A leading multi-chiplet architectural framework
Through its debut Rebel 100 multi-chiplet AI inference accelerator, Rebellions has attained performance levels matching Nvidia's H200 while consuming less electricity, even if it utilizes a much larger amount of silicon. A more substantial advancement for the firm is the Rebel 100 SiP, which stands as one of the market's earliest multi-chiplet accelerators employing UCIe-A interconnects.
Instead of building two large reticle-size dies, Rebellions opted for a quad-chiplet design with four 320-mm2 dies that are much easier to develop and yield, especially keeping in mind Samsung's pellicle-less approach to EUV that does not particularly favor large dies. To ensure the quad-chiplet configuration operates smoothly, Rebellions created a built-in 2D mesh network-on-chip that conceptually extends past the chiplet's limits through UCIe so the complete quad-chiplet system-in-package behaves like one large mesh-connected processor.

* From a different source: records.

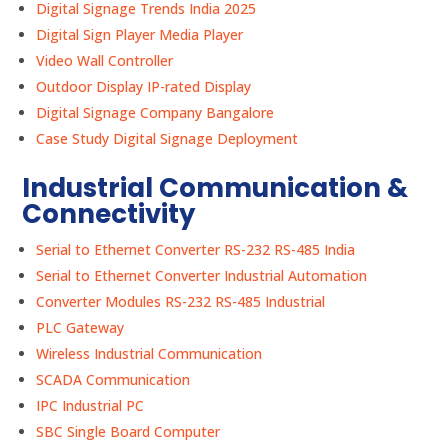
Digital Signage Trends India 2025
Digital Sign Player Media Player
Video Wall Controller
Outdoor Display IP-rated Display
Digital Signage Company Bangalore
Case Study Digital Signage Deployment
Industrial Communication &
Connectivity
Serial to Ethernet Converter RS-232 RS-485 India
Serial to Ethernet Converter Industrial Automation
Converter Modules RS-232 RS-485 Industrial
PLC Gateway
Wireless Industrial Communication
SCADA Communication
IPC Industrial PC
SBC Single Board Computer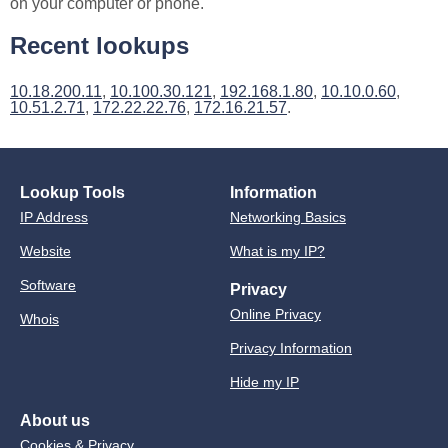
on your computer or phone.
Recent lookups
10.18.200.11
,
10.100.30.121
,
192.168.1.80
,
10.10.0.60
,
10.51.2.71
,
172.22.22.76
,
172.16.21.57
.
Lookup Tools
Information
IP Address
Networking Basics
Website
What is my IP?
Software
Privacy
Online Privacy
Whois
Privacy Information
Hide my IP
About us
Cookies & Privacy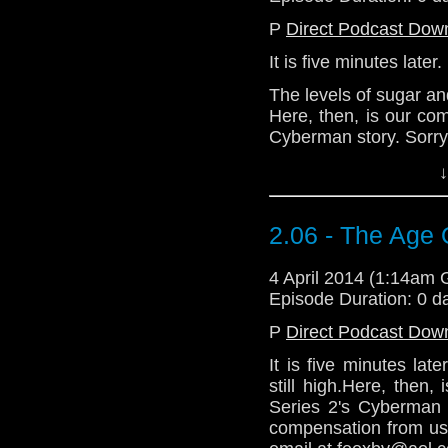
P
Direct Podcast Dow
It is five minutes later.
The levels of sugar an
Here, then, is our co
Cyberman story. Sorry 
Demand compensati
↓
@Loll73 or via email 
Download Standard P
2.06 - The Age 
4 April 2014 (1:14am
Episode Duration: 0 d
P
Direct Podcast Dow
It is five minutes la
still high.Here, then
Series 2's Cyberman 
compensation from us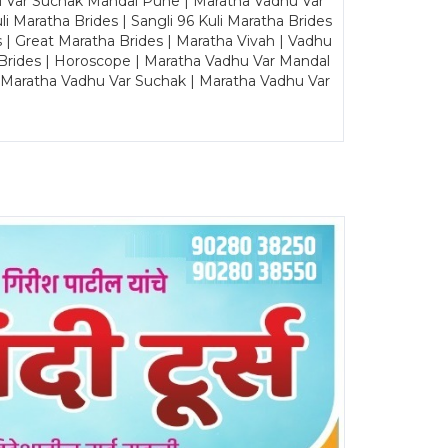
u Var Suchak Mandal Pune | Maratha Vadhu Var
Maratha Brides | Sangli 96 Kuli Maratha Brides
s | Great Maratha Brides | Maratha Vivah | Vadhu
Brides | Horoscope | Maratha Vadhu Var Mandal
| Maratha Vadhu Var Suchak | Maratha Vadhu Var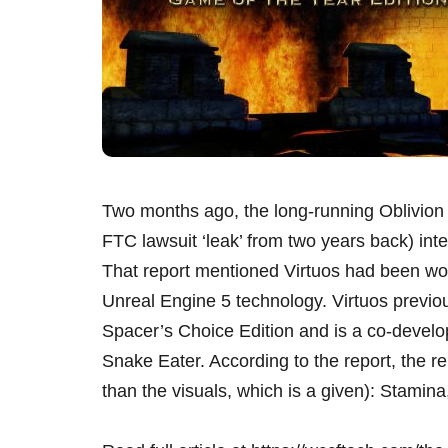
Two months ago, the long-running Oblivion 
FTC lawsuit ‘leak’ from two years back) inte
That report mentioned Virtuos had been work
Unreal Engine 5 technology. Virtuos previ
Spacer’s Choice Edition and is a co-develo
Snake Eater. According to the report, the 
than the visuals, which is a given): Stamina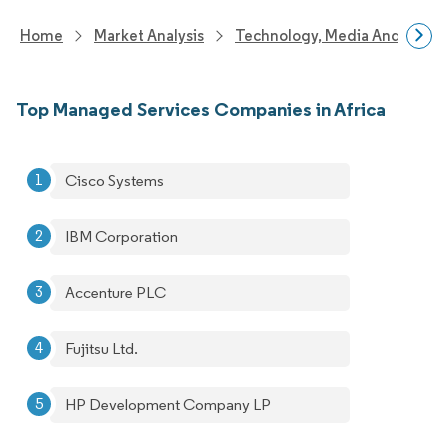
Home
Market Analysis
Technology, Media And Telec
Top Managed Services Companies in Africa
Cisco Systems
IBM Corporation
Accenture PLC
Fujitsu Ltd.
HP Development Company LP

To enhance its architecture further, Rebellions bypassed conventional CXL-based protocols to instead integrate its proprietary adjustable DMA subsystem and synchronization managers. Moreover, to guarantee power stability, it utilized an exclusive hardware staggering method that levels out current surges and diminishes supply interference. Additionally, the firm incorporated integrated silicon capacitor (ISC) dies to mitigate voltage variations and minimize impedance spikes.
While not using the UCIe 1.0 specification to its full extent, the Rebel 100 represents a good example of a multi-chiplet design that relies on industry-standard interconnection while still using proprietary techniques to maximize performance and optimize the power of the system-in-package.